Task brief | Each line of the listing below must be retyped exactly, with images left out.

Data provided |

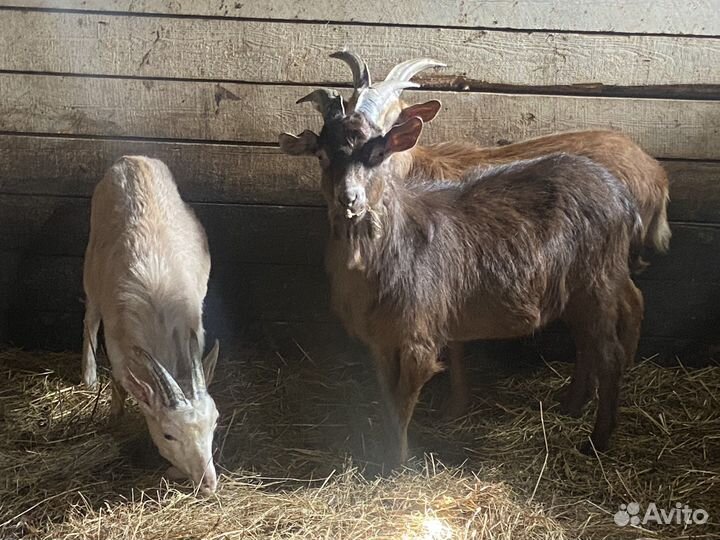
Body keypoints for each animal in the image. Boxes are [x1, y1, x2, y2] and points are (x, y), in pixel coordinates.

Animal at [82, 156, 220, 494]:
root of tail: (132, 159)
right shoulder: (118, 345)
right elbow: (120, 382)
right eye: (169, 434)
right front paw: (115, 414)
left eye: (215, 422)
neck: (160, 319)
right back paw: (88, 377)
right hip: (90, 269)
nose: (208, 483)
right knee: (89, 317)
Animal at [279, 88, 644, 467]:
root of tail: (622, 198)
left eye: (379, 153)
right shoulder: (380, 338)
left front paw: (397, 463)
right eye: (321, 154)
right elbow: (388, 398)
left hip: (598, 280)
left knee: (610, 354)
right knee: (586, 343)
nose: (349, 198)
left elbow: (403, 404)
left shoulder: (418, 336)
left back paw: (596, 440)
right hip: (574, 291)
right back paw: (571, 406)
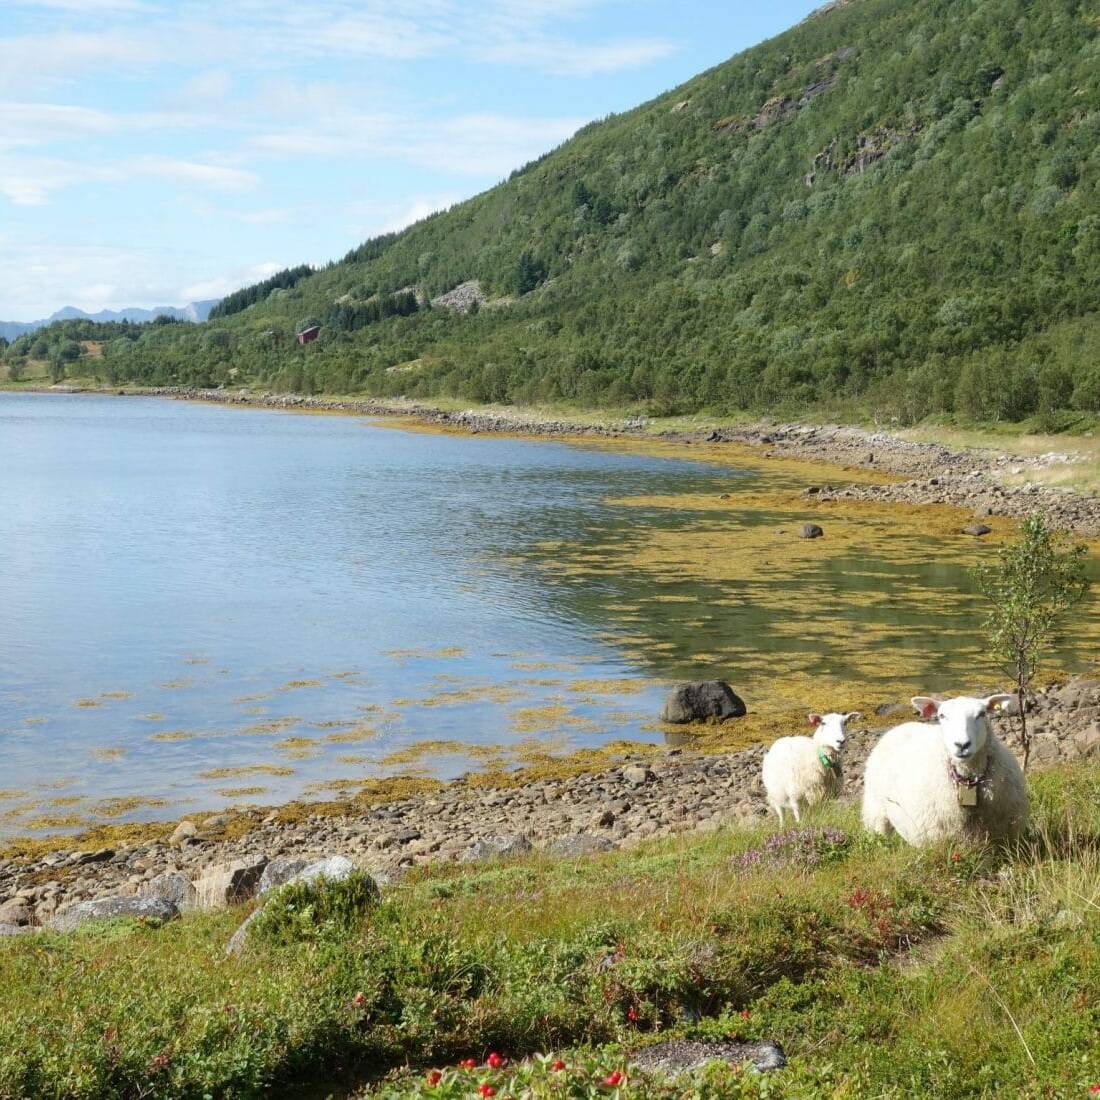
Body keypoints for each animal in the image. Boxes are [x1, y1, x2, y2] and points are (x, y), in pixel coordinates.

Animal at [861, 694, 1028, 847]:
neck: (968, 779)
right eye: (942, 715)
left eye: (982, 714)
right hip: (876, 812)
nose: (962, 745)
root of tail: (903, 725)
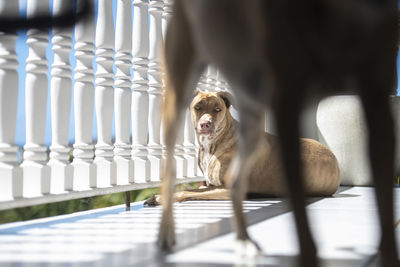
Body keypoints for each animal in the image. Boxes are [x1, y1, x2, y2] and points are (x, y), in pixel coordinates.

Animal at [145, 90, 340, 205]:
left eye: (217, 109)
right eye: (198, 107)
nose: (205, 124)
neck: (213, 144)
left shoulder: (228, 189)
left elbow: (186, 191)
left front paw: (160, 198)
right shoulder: (211, 184)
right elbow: (195, 189)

Reply to the exercise |
Body keypoints for each animal in the image. Boxes are [x1, y1, x2, y2] and points are (x, y), in pixel coordinates.

Animal at [82, 156, 220, 494]:
root of tail: (132, 159)
right shoulder: (118, 345)
right elbow: (120, 382)
right eye: (169, 434)
right front paw: (115, 414)
left eye: (215, 422)
neck: (160, 319)
right back paw: (88, 377)
right hip: (90, 269)
nose: (208, 483)
right knee: (89, 317)
Animal at [279, 88, 644, 467]:
root of tail: (622, 198)
left eye: (379, 153)
right shoulder: (380, 338)
left front paw: (397, 463)
right eye: (321, 154)
right elbow: (388, 398)
left hip: (598, 280)
left knee: (610, 354)
right knee: (586, 343)
nose: (349, 198)
left elbow: (403, 404)
left shoulder: (418, 336)
left back paw: (596, 440)
right hip: (574, 291)
right back paw: (571, 406)
Body keypoints for each animal in the image. Boxes are [x1, y1, x2, y2] and points are (x, y), in pixel coordinates.

Animal at [861, 694, 1028, 847]:
neck: (968, 779)
right eye: (942, 715)
left eye: (982, 714)
right hip: (876, 812)
nose: (962, 745)
root of tail: (903, 725)
Body keypoints for each animal in the image. Boxes are [x1, y1, x2, y2] and points are (x, y), in pixel coordinates.

Animal at [145, 90, 340, 205]:
left eye: (217, 109)
right eye: (198, 107)
nose: (205, 124)
neck: (213, 144)
left shoulder: (228, 189)
left elbow: (186, 191)
left front paw: (160, 198)
right shoulder: (211, 184)
right elbow: (195, 189)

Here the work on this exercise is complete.